● **WHAT YOU WILL DO**
Across the data, every line with the word "lines" counts once; state the total alone.

── PROVIDED DATA ──

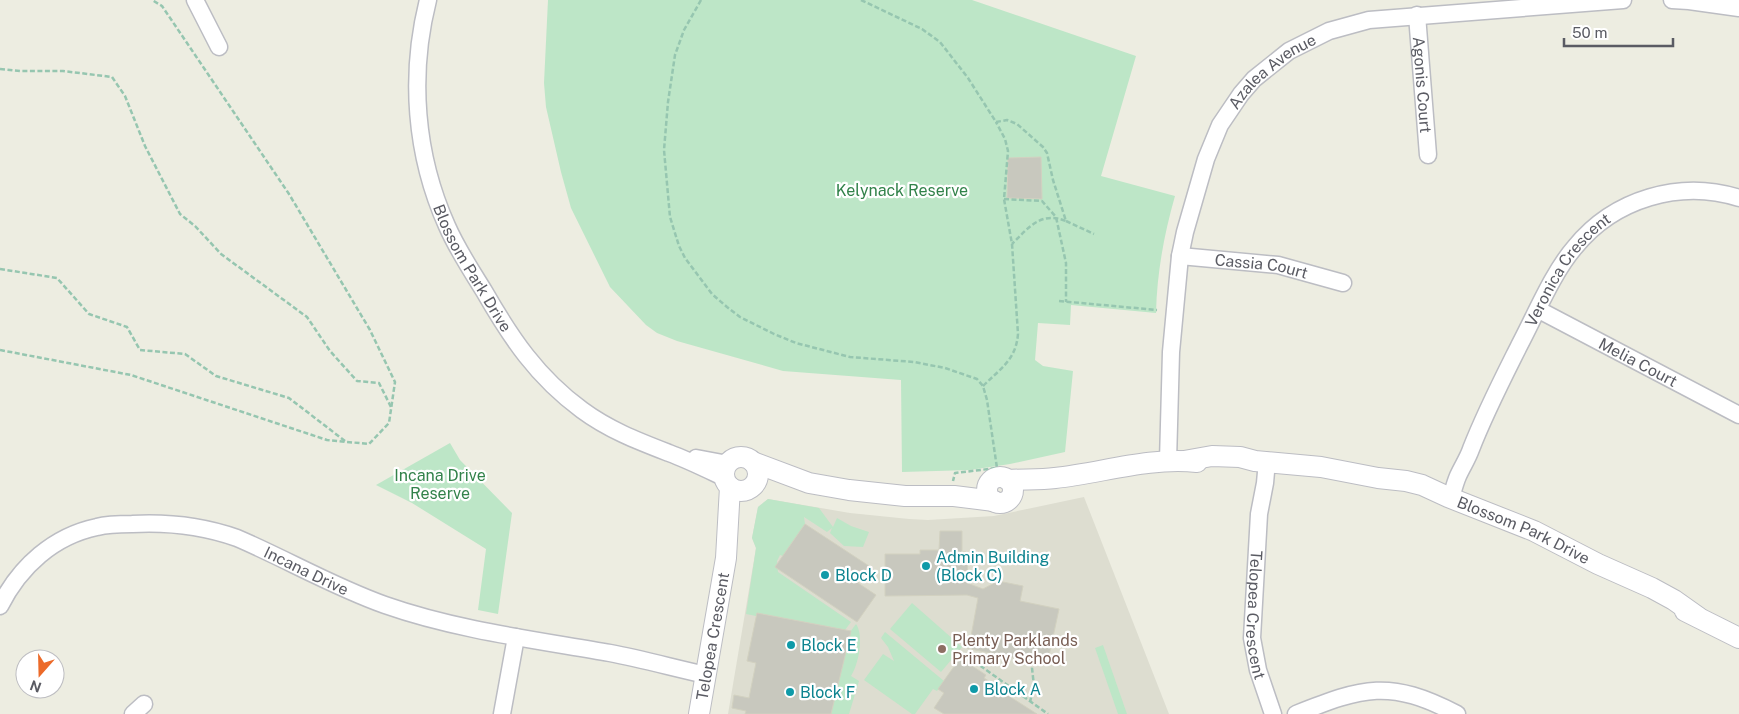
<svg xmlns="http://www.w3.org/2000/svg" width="1739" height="714" font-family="'Public Sans',sans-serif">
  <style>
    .education { fill: #ddddd0 }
    .green { fill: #bde6c7 }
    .building { fill: #c8c8be; stroke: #d2d1c0 }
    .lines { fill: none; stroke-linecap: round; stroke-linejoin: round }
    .minor-casing { stroke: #bcbdc3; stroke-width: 19 }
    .tertiary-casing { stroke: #bcbdc3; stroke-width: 22 }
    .path { stroke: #96c6b0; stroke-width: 2.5; stroke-dasharray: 5 2.5; stroke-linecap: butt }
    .minor { stroke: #fff; stroke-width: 16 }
    .tertiary { stroke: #fff; stroke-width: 20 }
    .culture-dot { fill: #0f9aa8; stroke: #fff; stroke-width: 2 }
    .education-dot { fill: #8d6e63; stroke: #fff; stroke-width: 2 }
    .labels { text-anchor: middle; stroke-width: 4.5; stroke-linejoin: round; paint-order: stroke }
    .street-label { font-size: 16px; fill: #5a5b63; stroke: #fff }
    .park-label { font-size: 16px; fill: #32824a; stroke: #fff }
    .culture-label { font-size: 16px; fill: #0d838f; stroke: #fff; text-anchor: start }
    .education-label { font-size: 16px; fill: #785e54; stroke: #fff; text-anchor: start }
  </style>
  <rect width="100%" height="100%" fill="#edede1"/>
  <!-- education -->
  <polygon class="education" points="1084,497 1169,714 728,714 756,548 752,538 758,507 768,499 850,513 909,519 928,520 994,516"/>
  <!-- green -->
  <g class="green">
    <path d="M548,0H972L1136,56L1101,176L1175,196C1164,235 1157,272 1156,313L1071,305L1070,325L1038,323L1035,360L1043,366L1073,371L1065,452L1010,464L970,470L902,472L901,380L783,371L677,341L657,333L646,325L610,287L571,208L561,172L546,107L544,83Z"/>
    <polygon points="450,443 460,460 512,513 498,614 478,610 486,549 412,503 376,485"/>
    <polygon points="768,499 819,508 833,527 837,518 851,526 869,532 863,547 844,546 830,533 832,528 827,532 804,517 805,524 783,556 780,555 777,561 778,572 851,622 845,630 841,650 835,628 757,613 756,616 746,614 756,548 752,538 758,507"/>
    <polygon points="912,603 962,647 941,672 890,629"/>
    <path d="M856,624C864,635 859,664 851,676L859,681L849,714H831L850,632Z"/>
    <polygon points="885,632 944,681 937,691 933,689 915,714 912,714 864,680 883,654 894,661 888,647 881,638"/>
    <polygon points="1103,645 1127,714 1118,714 1095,648"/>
  </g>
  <!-- building -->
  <g class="building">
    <polygon points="1041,157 1042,199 1007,198 1008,158"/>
    <polygon points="805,524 869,566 858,583 876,595 857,622 775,567"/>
    <polygon points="940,531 962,531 962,552 968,552 967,583 983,589 998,581 1023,586 1020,601 1059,609 1047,665 966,648 970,642 978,598 967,595 885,596 885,554 920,554 920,550 939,550"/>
    <polygon points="757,613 851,631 831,714 745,714 746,711 732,708 734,695 749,698 756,663 747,661"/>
    <polygon points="960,658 986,675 984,678 1003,690 1005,688 1014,694 1012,698 1037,714 944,714 934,708 944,693 938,689"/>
  </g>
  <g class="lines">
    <defs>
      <g id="minor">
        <polyline points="195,0 219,47"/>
        <path id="s1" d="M428,0C409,75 415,155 447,226C457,249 471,270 484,291C511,338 537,377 582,410C609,430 638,441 669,453C688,460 706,469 725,478"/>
        <polyline points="1672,0 1689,1 1739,8"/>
        <path id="s2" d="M1417,15L1428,155"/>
        <path id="s3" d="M1180,256L1278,265L1343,283"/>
        <path id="s4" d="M1539,310L1739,415"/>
        <polyline points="696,458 728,464"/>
        <path id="s5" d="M1168,461L1171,352L1180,256L1185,232L1206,159L1220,125L1241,94L1254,79L1289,51L1329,31L1369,20L1623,0"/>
        <path id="s6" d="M1267,461L1265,483L1259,514L1252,638L1258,670L1273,714"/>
        <path id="s7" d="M1451,498C1453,491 1455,483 1458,476C1462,467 1468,458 1471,449C1485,413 1502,380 1519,346C1535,316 1553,272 1575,247C1614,199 1680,179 1739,198"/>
        <path id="s8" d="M0,606C20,566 54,536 97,527C108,524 120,524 132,524C168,522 203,526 237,538C286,559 334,587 385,605C456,630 536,640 610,653C642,659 674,668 706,675"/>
        <polyline points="133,714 144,704"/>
        <polyline points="502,714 516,637"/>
        <path d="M1296,714C1364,687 1389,679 1457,714"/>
      </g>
      <g id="tertiary">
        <circle cx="741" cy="474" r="17"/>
        <path id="s9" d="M1184,461L1212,456L1240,457L1255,461L1321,467L1378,478L1406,481L1422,485L1448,497L1534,531L1598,564L1652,588L1674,600L1698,617"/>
        <polyline points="753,462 809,483 849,490 905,496 954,496 994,501"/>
        <circle cx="1000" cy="490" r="13"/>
        <path d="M1008,480C1024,479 1040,480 1055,478C1102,473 1148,457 1197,462"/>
        <polyline points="1685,611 1739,638"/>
        <path id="s10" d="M699,714L726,558L730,487"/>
      </g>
    </defs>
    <!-- minor casing -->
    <use href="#minor" class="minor-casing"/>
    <!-- tertiary casing -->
    <use href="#tertiary" class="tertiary-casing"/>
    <!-- path -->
    <g class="path">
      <polyline points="701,0 684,30 675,55 668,102 664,150 670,217 679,246 685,258 712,294 727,307 740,317 774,334 796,343 850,357 914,362 945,368 977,379 983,386 987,400 997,468 955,473 953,481"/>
      <path d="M861,0L922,29L940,42L968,78L996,122L1007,120L1017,124L1043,147L1047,153L1053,180L1066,221C1041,211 1029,227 1012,244"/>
      <polyline points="0,69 20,71 63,71 112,77 125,96 145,146 180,214 195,226 221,254 307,317 330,351 357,381 379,383 391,407"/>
      <polyline points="1004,199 1042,201 1056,217 1066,263 1066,302"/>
      <polyline points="1066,221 1094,234"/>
      <polyline points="0,269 57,278 89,314 127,327 140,350 185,354 216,376 289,398 345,441"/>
      <polyline points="1059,301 1157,310"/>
      <polyline points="0,350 131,375 327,440 369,444 389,423 395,382 370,330 289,194 162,6 152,0"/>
      <path d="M983,386C1000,369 1016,360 1018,334L1012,244L1004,199L1008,151L1005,139L996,122"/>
      <polyline points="968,657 1048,714"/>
      <polyline points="1030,702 1034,686 1032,668 1033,662"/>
    </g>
    <!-- minor -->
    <use href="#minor" class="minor"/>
    <!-- tertiary -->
    <use href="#tertiary" class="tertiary"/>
  </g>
  <!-- markers -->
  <g class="culture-dot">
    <circle cx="926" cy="566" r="5"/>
    <circle cx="825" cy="575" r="5"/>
    <circle cx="791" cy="645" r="5"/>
    <circle cx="974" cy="689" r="5"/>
    <circle cx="790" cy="692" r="5"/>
  </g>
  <circle class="education-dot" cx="942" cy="649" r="5"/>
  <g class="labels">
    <!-- street labels -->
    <g class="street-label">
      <text dy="6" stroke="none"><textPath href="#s5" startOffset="419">Azalea Avenue</textPath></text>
      <text dy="6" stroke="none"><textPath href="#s2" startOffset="70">Agonis Court</textPath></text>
      <text dy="6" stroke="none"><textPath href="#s1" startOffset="280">Blossom Park Drive</textPath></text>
      <text dy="6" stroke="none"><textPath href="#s3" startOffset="82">Cassia Court</textPath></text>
      <text dy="6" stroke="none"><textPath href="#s7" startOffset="258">Veronica Crescent</textPath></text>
      <text dy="6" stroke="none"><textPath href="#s4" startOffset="112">Melia Court</textPath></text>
      <text dy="6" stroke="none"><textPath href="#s9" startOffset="352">Blossom Park Drive</textPath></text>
      <text dy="6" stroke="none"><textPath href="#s8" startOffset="348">Incana Drive</textPath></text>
      <text dy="6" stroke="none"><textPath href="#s6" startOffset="155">Telopea Crescent</textPath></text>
      <text dy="6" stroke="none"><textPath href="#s10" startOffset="79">Telopea Crescent</textPath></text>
    </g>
    <!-- park labels -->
    <g class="park-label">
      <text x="902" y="196">Kelynack Reserve</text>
      <text x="440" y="481">Incana Drive<tspan x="440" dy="18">Reserve</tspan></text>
    </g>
    <!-- culture labels -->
    <g class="culture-label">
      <text x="936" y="563">Admin Building<tspan x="936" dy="18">(Block C)</tspan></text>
      <text x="835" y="581">Block D</text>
      <text x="801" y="651">Block E</text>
      <text x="984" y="695">Block A</text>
      <text x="800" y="698">Block F</text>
    </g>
    <!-- education labels -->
    <g class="education-label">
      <text x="952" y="646">Plenty Parklands<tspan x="952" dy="18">Primary School</tspan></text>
    </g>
  </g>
  <!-- north arrow -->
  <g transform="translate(40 674) rotate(200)"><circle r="24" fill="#ffffff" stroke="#bdbdc1"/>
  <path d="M0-4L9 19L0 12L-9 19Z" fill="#ec6a29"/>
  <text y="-8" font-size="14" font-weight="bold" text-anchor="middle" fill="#5a5b63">N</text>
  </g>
  <!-- scale -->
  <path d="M1564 38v8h109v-8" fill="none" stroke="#5a5b63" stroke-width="2.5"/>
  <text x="1572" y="38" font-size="15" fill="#5a5b63" stroke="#ffffff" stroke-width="4" paint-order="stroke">50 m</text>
</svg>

───

● **PROBLEM SOLUTION**
2